EXERCISE DATA START

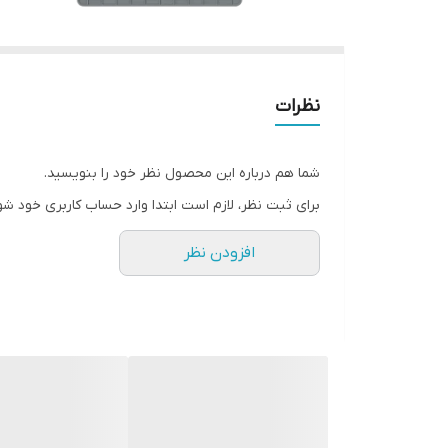
نظرات
شما هم درباره این محصول نظر خود را بنویسید.
برای ثبت نظر، لازم است ابتدا وارد حساب کاربری خود شو
افزودن نظر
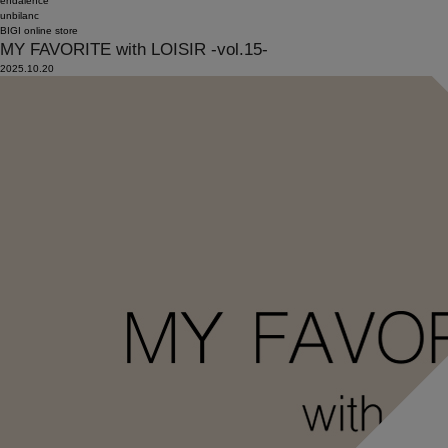
endalence
unbilanc
BIGI online store
MY FAVORITE with LOISIR -vol.15-
2025.10.20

EXERCISE DATA END

> **INSTRUCTION**
Arrange the text lines from all of the entries above as a single numbered list, omitting any blank lines. Exclude the pictures from your answer.

> **WRITTEN ANSWER**
1. نظرات
2. شما هم درباره این محصول نظر خود را بنویسید.
3. برای ثبت نظر، لازم است ابتدا وارد حساب کاربری خود شو
4. افزودن نظر
5. endalence
6. unbilanc
7. BIGI online store
8. MY FAVORITE with LOISIR -vol.15-
9. 2025.10.20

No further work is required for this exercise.